For vegetables, anything goes while lots of foods contain fats incidentally, some great sources are salmon, eggs, nuts, milk and avocadoes.

These lists are just suggestions they are by no means exhaustive. Feel free to be flexible to work any and every kind of food into these parameters; ice cream would take up fat and carbs for example. Flexibility is key to sustainability! There are no good and bad foods, just varied calorie values.

Similarly, the goal of your workouts is to grow muscle not to punish you for over indulgence. Structure your workouts around the key compound exercises that work multiple muscle groups as these will build the most strength and provide the greatest bang for your buck. Squats, deadlifts, chin-ups, rows, presses and lunges are the foundation of any good workout.

I also recommend performing metabolic circuits for the second part of your workouts (take a look at my live workouts on the Indy Lifestyle Facebook page for some ideas). The goal here is to elevate your heart rate and work as many muscles as possible without a break. Grab a pair of dumbbells, run through 4-6 exercises working each muscle without a break, take a two minute rest and repeat 3-5 times. Aim to exercise like this 2-4 times per week.

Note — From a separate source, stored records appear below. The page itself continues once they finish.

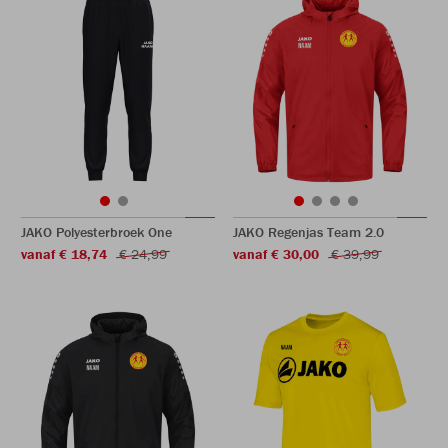
JAKO Polyesterbroek One
JAKO Regenjas Team 2.0
vanaf € 18,74
€ 24,99
vanaf € 30,00
€ 39,99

Here’s an example workout:

A) Deadlift - 3 sets of 5 repetitions

B) Barbell shoulder press - 3 sets of 8 repetitions

C) Dumbbell lunges - 3 sets of 10 repeptitions

Metabolic Circuit – no rest between exercises

A) Dumbbell squat to shoulder press – 10 repetitions

B) Dumbbell swings – 10 repetitions

C) Press-ups – 10 repetitions

D) Plank rows – 10 repetitions

E) Squat thrust to deadlift – 10 repetitions, 3-5 rounds

Implement these strategies, stick with it for 4-6 weeks and that holiday weight would have shifted completely, depending on how badly you abused the all you can eat buffet.